REPUBLIKA.CO.ID, KULON PROGO -- Petambak udang di Kawasan Pasir Mendit dan Pasir Kadilangu Kecamatan Temon, Kabupaten Kulon Progo, Daerah Istimewa Yogyakarta, memanen udang vaname lebih awal karena serangan virus yang menyebabkan pertumbuhan udang tidak maksimal.
Ketua kelompok petambak udang Pasir Mendit Windu Makmur Purwo Sarjono di Kulon Progo, Rabu, mengatakan budi daya udang cukup menjanjikan, namun petambak menghadapi kendala serangan virus yakni mio dan berak putih.
"Virus itu menyebabkan udang tidak mau makan sehingga tidak bisa besar. Penyakit ini biasanya disebabkan karena pembuangan limbah tambak yang kurang sempurna. Untuk menghindari kerugian besar, kami terpaksa memanen dini," kata Purwo Sarjono.
Menurut Purwo, sebelum adanya serangan virus itu, dalam waktu 60 hari, 1 kilogram berisi 100 ekor. Sekarang dalam usia 70 hari 1 kg berisi 105-106 ekor, dan usia 80 hari 1 kg berisi 90 ekor.

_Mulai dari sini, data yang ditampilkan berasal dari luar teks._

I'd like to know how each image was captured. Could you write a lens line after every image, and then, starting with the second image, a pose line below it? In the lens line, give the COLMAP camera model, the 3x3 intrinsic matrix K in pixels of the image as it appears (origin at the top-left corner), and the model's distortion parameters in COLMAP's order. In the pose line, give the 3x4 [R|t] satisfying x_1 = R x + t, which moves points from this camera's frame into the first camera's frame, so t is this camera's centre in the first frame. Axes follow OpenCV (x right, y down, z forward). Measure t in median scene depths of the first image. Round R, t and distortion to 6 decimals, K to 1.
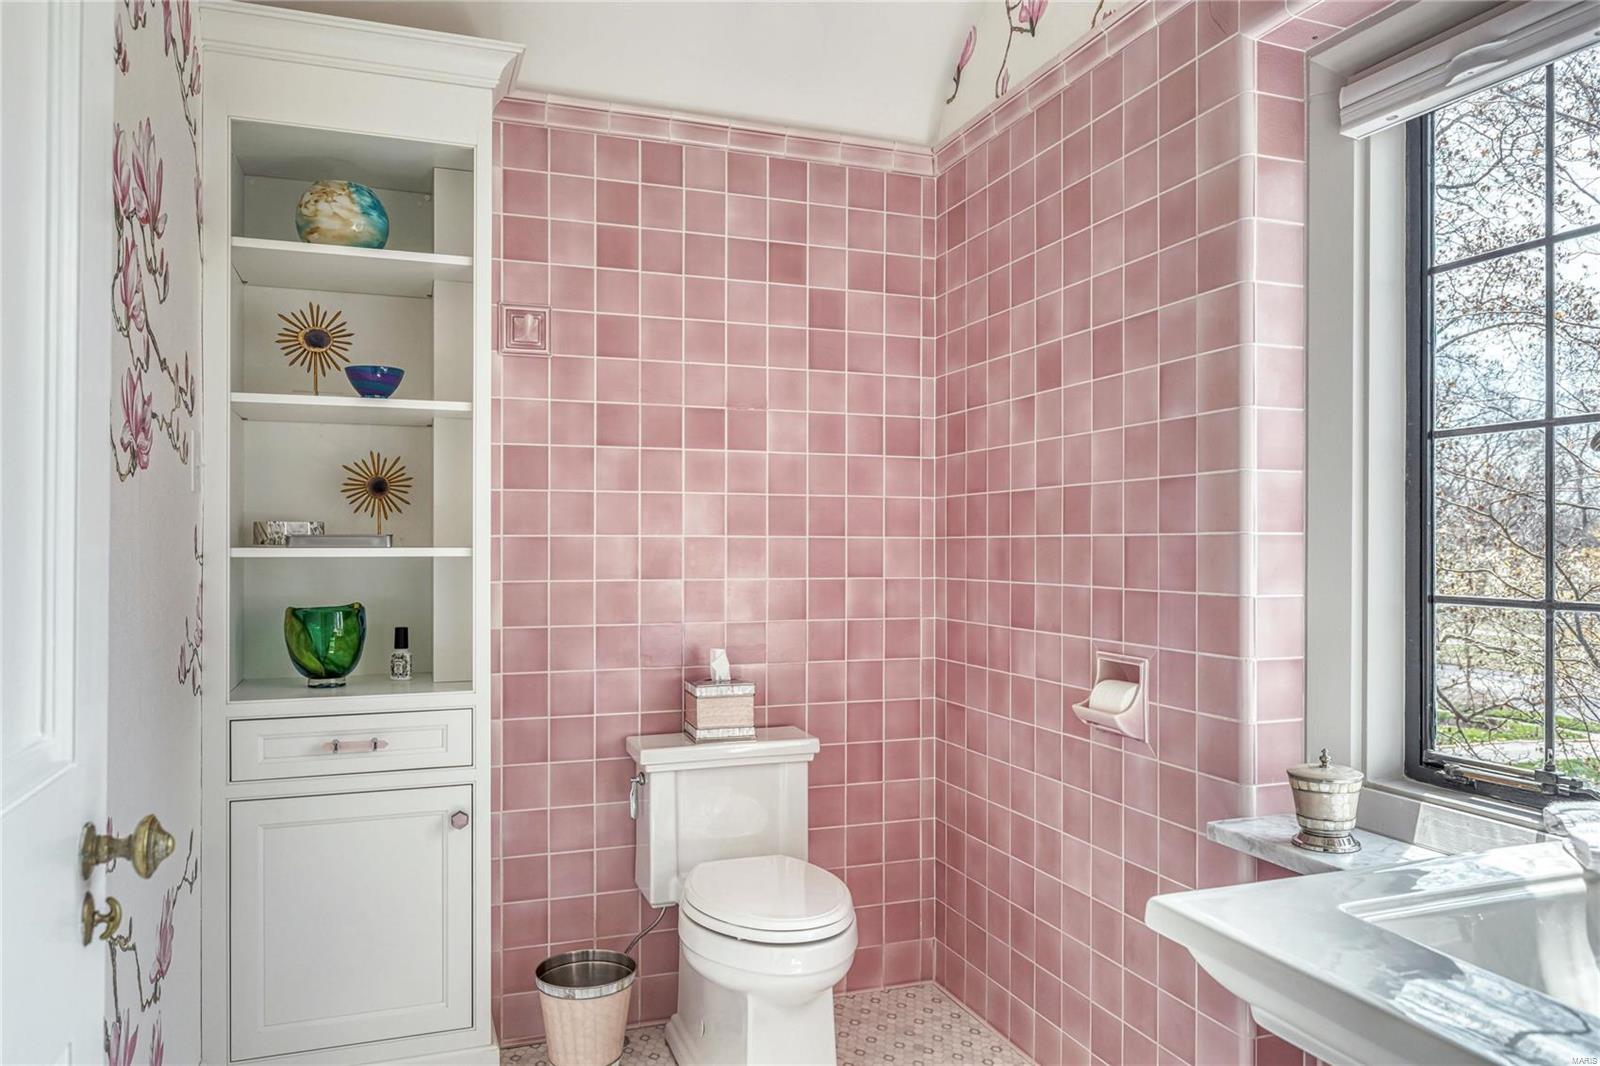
lens RADIAL K [[1134.6, 0, 801.1], [0, 1134.6, 537.3], [0, 0, 1]] dist [0.002059, -0.004342]
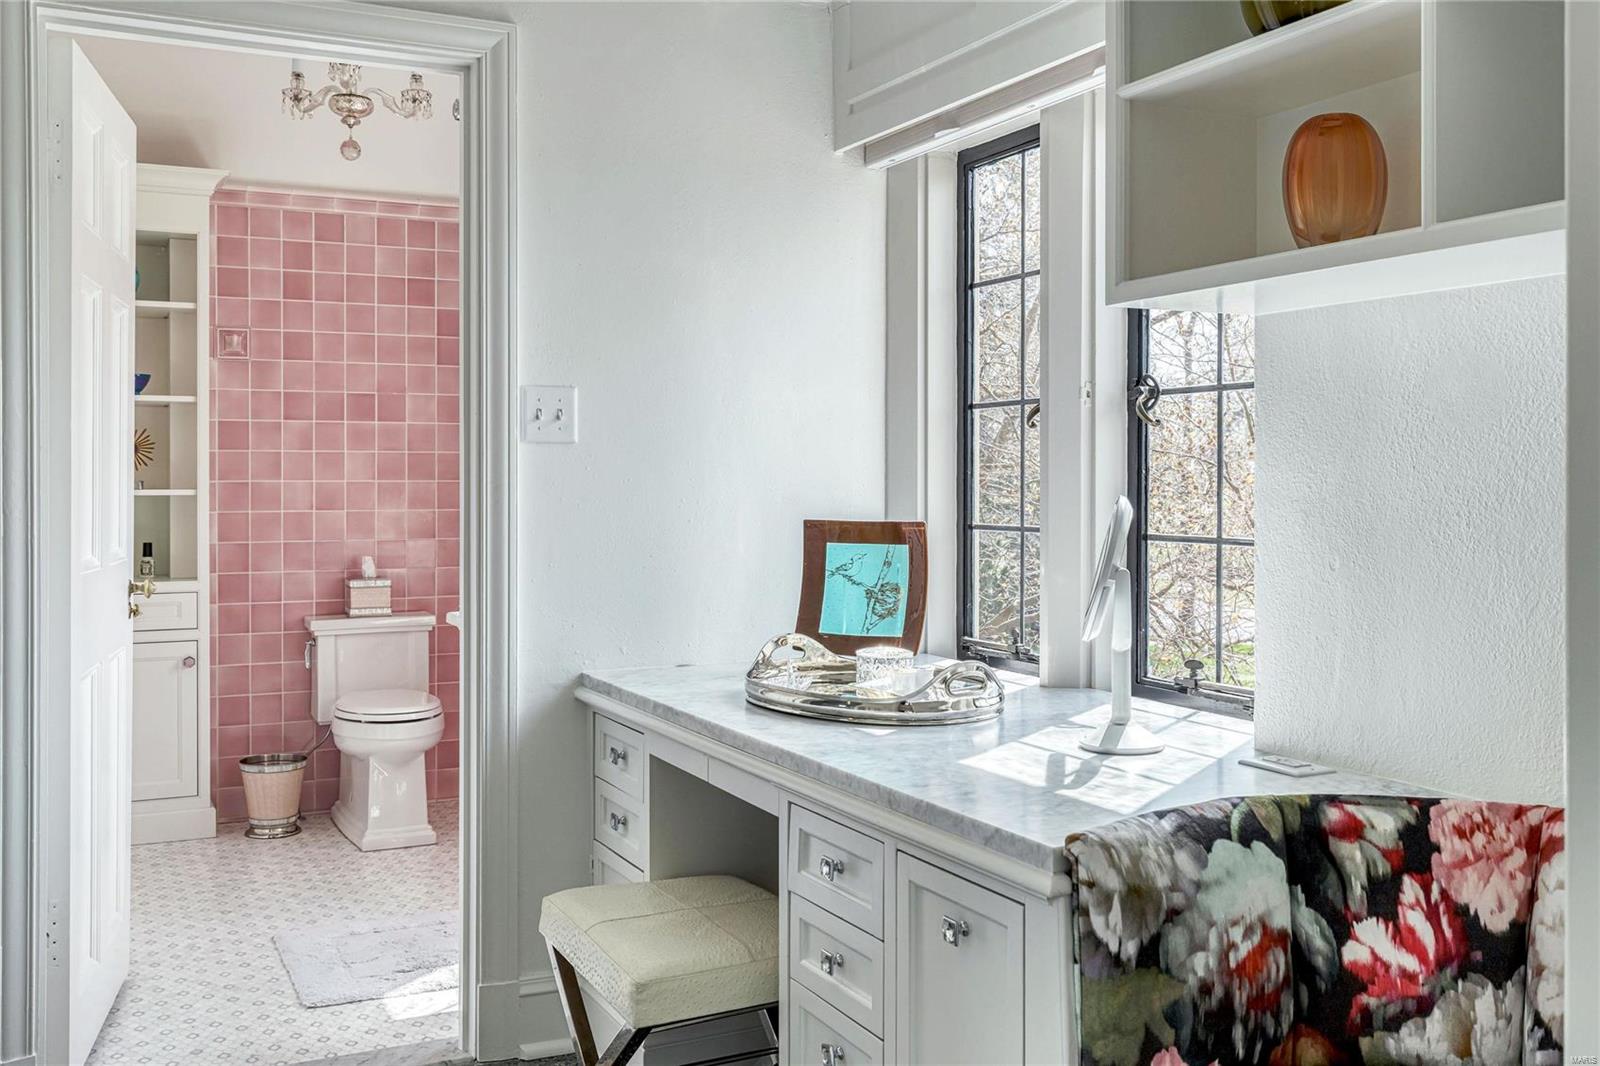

Ia mengatakan serangan virus tersebut biasanya mulai terjadi pada usia udang satu bulan setelah tabur. Untuk mengatasi serangan virus, kelompoknya menggunakan probiotik yang dicampur pakan.
Kelompok Windu Makmur beranggotakan tujuh orang dengan lima petak tambak seluas 6.000 meter. Biasanya sekali panen menghasilkan 2 ton hingga 2,25 ton udang. Namun jika panen tidak maksimal hanya 1,9 ton.
Harga jual udang saat ini per kilogram dengan isi 100 ekor hanya Rp55.000. "Walaupun masih untung tapi keuntungannya berkurang," ungkapnya.
Kabid Perikanan dan Budi Daya Dinas Kelautan, Perikanan dan Peternakan (DKPP) Kabupaten Kulon Progo Leo Handoko mengatakan serangan virus itu menyebabkan udang pada usia 60 hari tidak nafsu makan dan tidak dapat berkembang besar.Salah satu faktor mempercepat munculnya virus itu adalah air tambak dari sumber-sumber pembuangan.
"Dapat dilihat secara visual. Pemicunya mengabaikan padat tebar tinggi dan penyiponan (pembersihan, Red) kurang bagus. Untuk itu, petambak harus menjaga kebersihan lingkungan supaya berak putih tidak menyebar," katanya.